CruiseMates can help, but that's where travel agents really shine, especially experienced travel agents. For the best assistance, look for travel agents that are members of CLIA (Cruise Lines International Association) and have gone on to get their ACC and MCC credentials (sort of like higher education degrees in cruise knowledge). Travel agents will do comparison-shopping for you among different lines and ships and decks and dates and work to get you the best deal on the best dates.

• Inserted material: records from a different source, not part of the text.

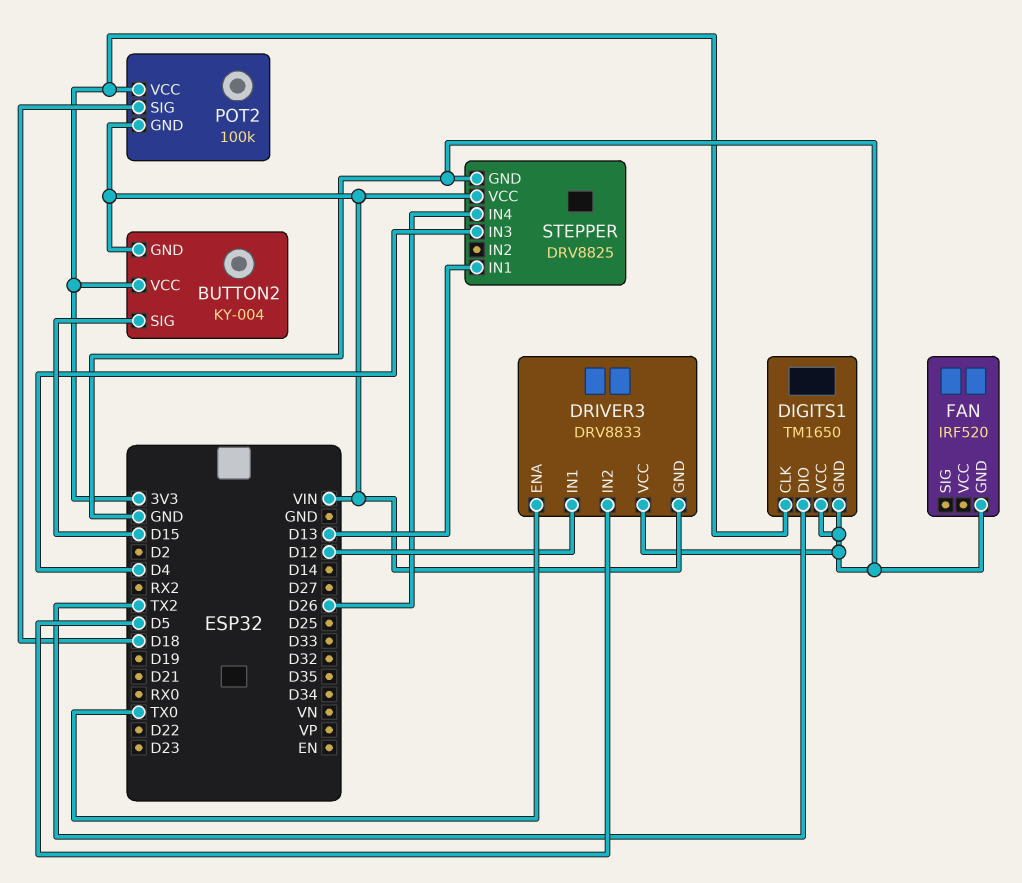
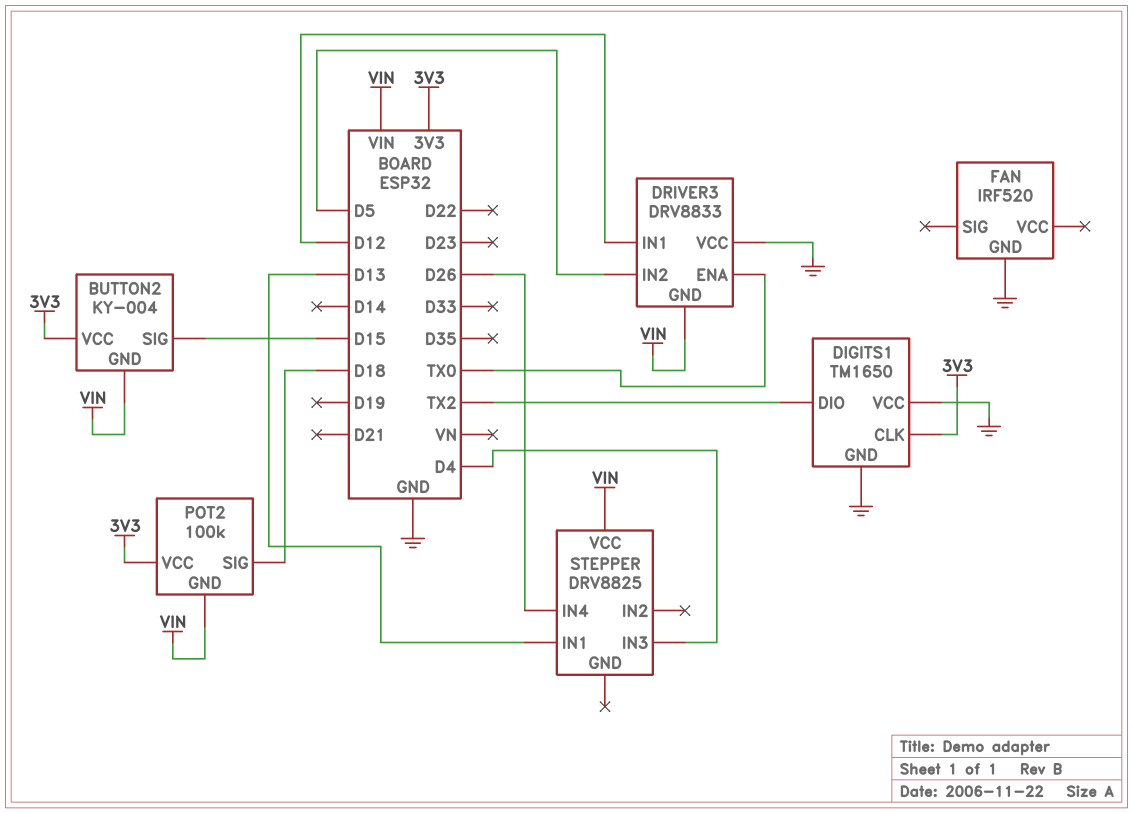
STEPPER pin GND: GND -> none

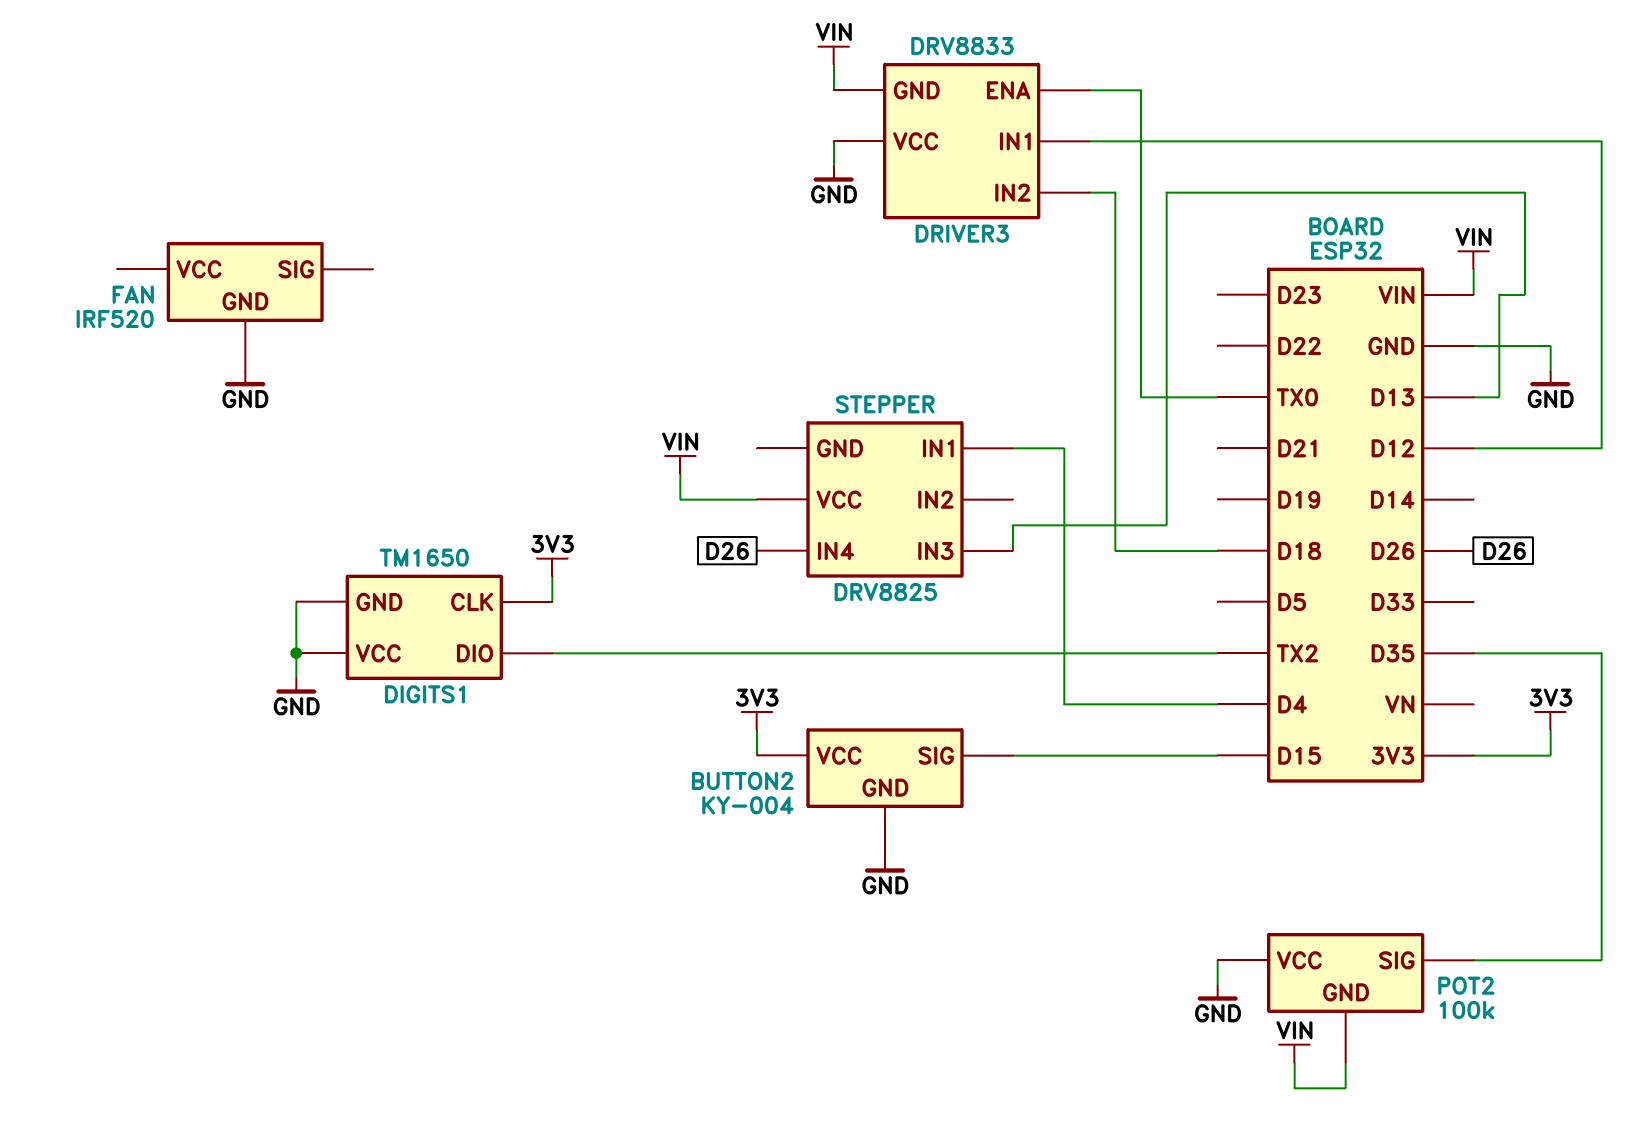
BUTTON2 pin GND: VIN -> GND
DRIVER3 pin IN2: D5 -> D18
POT2 pin SIG: D18 -> D35
POT2 pin VCC: 3V3 -> GND
STEPPER pin IN1: D13 -> D4
STEPPER pin IN3: D4 -> D13

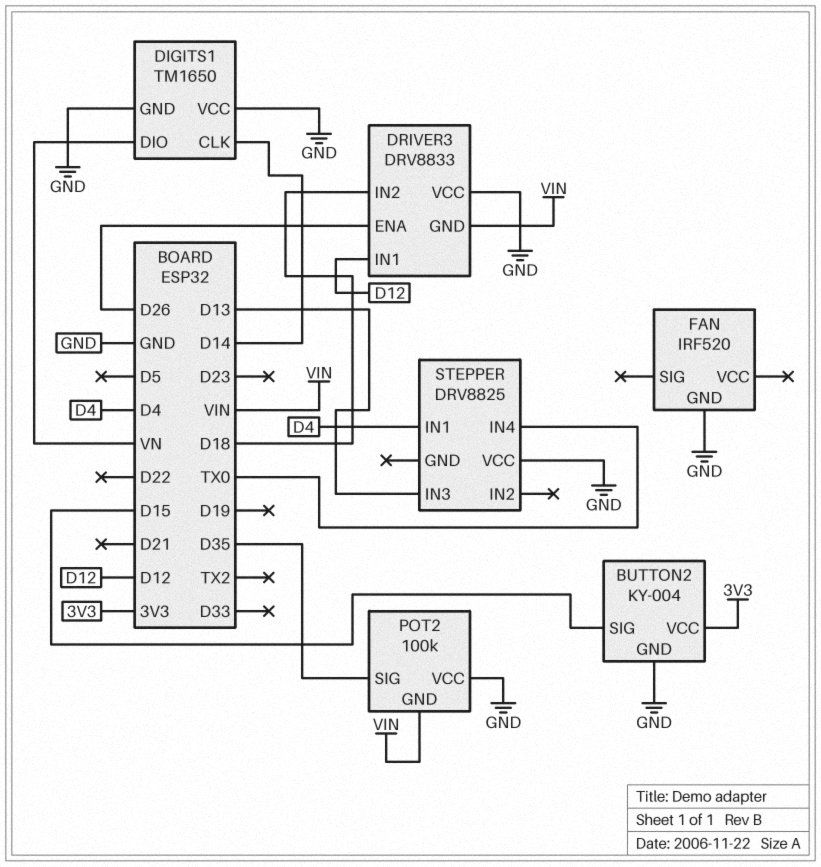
DIGITS1 pin CLK: 3V3 -> D14
DIGITS1 pin DIO: TX2 -> VN
DRIVER3 pin ENA: TX0 -> D26
STEPPER pin IN4: D26 -> TX0
STEPPER pin VCC: VIN -> GND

Do these travel agents have rates as low as some of the huge electronic services? I'd love to say yes. I'd also love to be able to tell you that every travel agent knows everything there is to know about every detail. They don't. But on a sliding scale, the more questions you have about a cruise booking, the more likely you are to need a travel agent. And the reasonably small difference in cruise fare you might pay for using the travel agent is really worth the money in the long run. First of all, you can keep calling them with any question that comes up before your sailing date. If something goes wrong during your cruise, they will help you resolve it once you get home. And if a world crisis is brewing (sound familiar?) while you are booked, they are in a position to know what's going on and can advise you about the cruise line's cancellation policy. Also, let's be fair. If you do use a travel agent to do all of your comparison-shopping and to answer your questions, don't go on line and book the same cruise just to save $50 or so. That just "ain't cricket" as they say. Reward the travel agent with the booking.
Bottom line: Which of those initial "prevailing wisdom" statements is correct? Neither is 100% correct or incorrect. Travel agents and online booking services both have their place in the cruise universe. The right one for a specific cruiser depends on the needs of that cruiser. If you have lots of questions you need answered, use a professional travel agent. If you don't have time to do all of the comparison-shopping yourself, use a travel agent. If you know precisely what you want and are comfortable using a computer, and do not need personal attention, try an electronic service.